Most people in today's America work for someone else, though. Most productive assets are owned by big businesses, which became big by collaborating with an ever-expanding government. And the government regulates and taxes everything to a degree where no one is actually free, and people in effect live and work at the government's sufferance. Now I know many will disagree with this assessment; small business owners who have to spend time and money making sure they are in compliance with the ever-expanding body of regulations and tax codes, however, know exactly what I mean.
So, from a country of free farmers and small businessmen, America has become a nation of regulated wage slaves. Worse yet, this economic transformation has gone hand in hand with a cultural and societal change. The growth of cities and the development of suburbs and highways has fractured and scattered families. In many places across the U.S. there is no longer a sense of community. Even regional identities have suffered due to migration patterns. Racial and linguistic identity politics aren't helping, either. And while this social atomization may seem like a fine thing to the government, as it promotes conflict and therefore enables control and encourages dependence (on the government, as the "solution"), it sows the seeds of misfortune for when the government eventually goes under.
Do Americans even have shared values anymore?
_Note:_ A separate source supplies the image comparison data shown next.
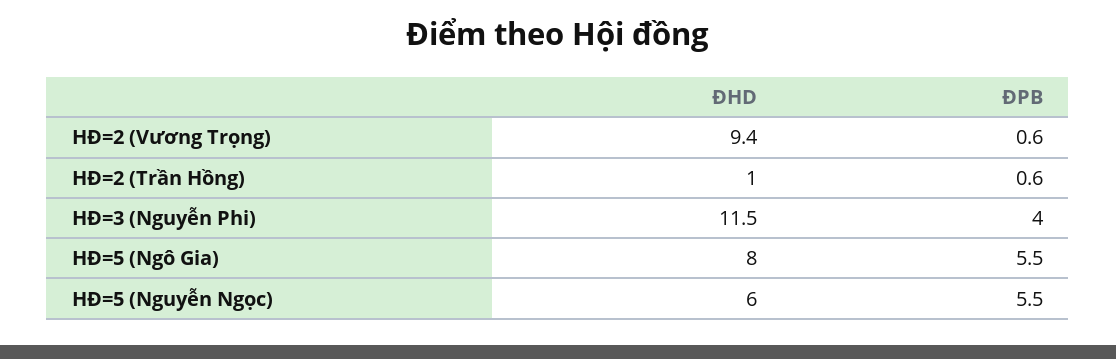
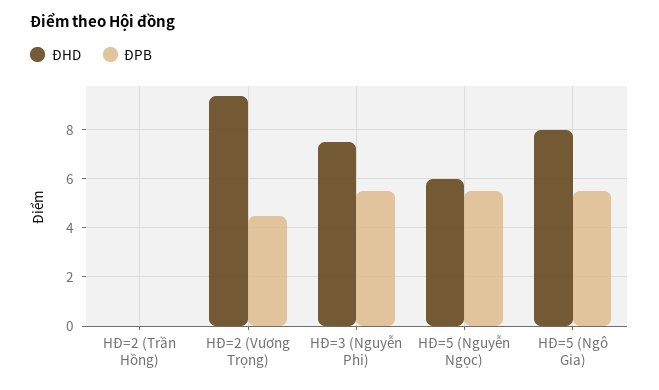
ĐPB, HĐ=2 (Vương Trọng): 0.6 -> 4.5
ĐHD, HĐ=2 (Trần Hồng): 1 -> 0
ĐPB, HĐ=2 (Trần Hồng): 0.6 -> 0
ĐHD, HĐ=3 (Nguyễn Phi): 11.5 -> 7.5
ĐPB, HĐ=3 (Nguyễn Phi): 4 -> 5.5

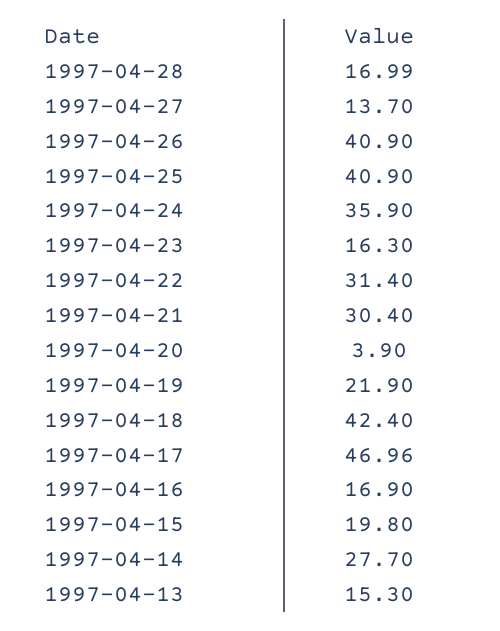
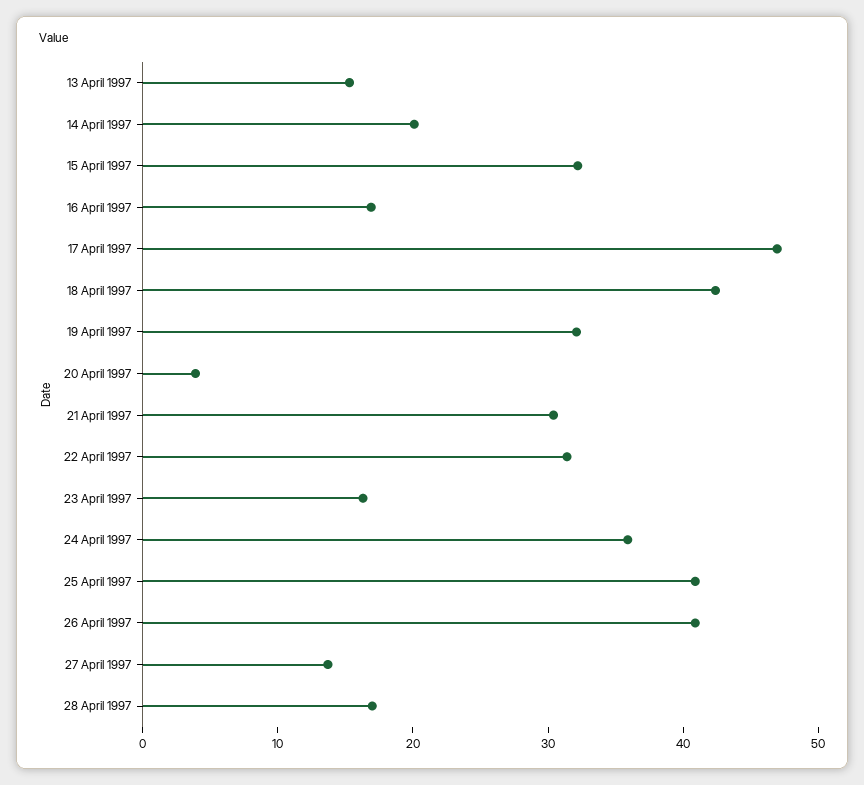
1997-04-19: 21.9 -> 32
1997-04-15: 19.8 -> 32
1997-04-14: 27.7 -> 20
What might those be? Self-reliance? Individualism? Liberty? Hardly, anymore. It seems that pursuit of money and the belief in government omnipotence are the only things America's diverse inhabitants have in common. That's a mighty thin fabric for a nation. Once money evaporates in a cloud of inflation and the government is shown to be impotent, what's left?
When someone asked me, a couple years back, whether I thought U.S. would have another civil war, I replied, "If and when it happens, there won't be anything civil about it." Yes, it's a pun. And yes, it's gallows humor. But look at it from my perspective: the American equivalent of what happened to Bosnia - and that's under the charitable assumption that things here would not turn out far worse - would be 150 million refugees and 6 million dead. I don't want to see that happen. No one in their right mind would.
And that is why I take Panarin's predictions seriously, if with a chunk of salt. While it may not happen as soon as he thinks, or in the manner he laid out, the end of the U.S. is both possible and increasingly likely. If and when it happens, I pray only that it resembles the Czech/Slovak "velvet divorce," or even the relatively bloodless Soviet model (where conflicts were confined to the periphery), rather than the bloody and tragic demise of Yugoslavia. I've lived through that already. Once was enough.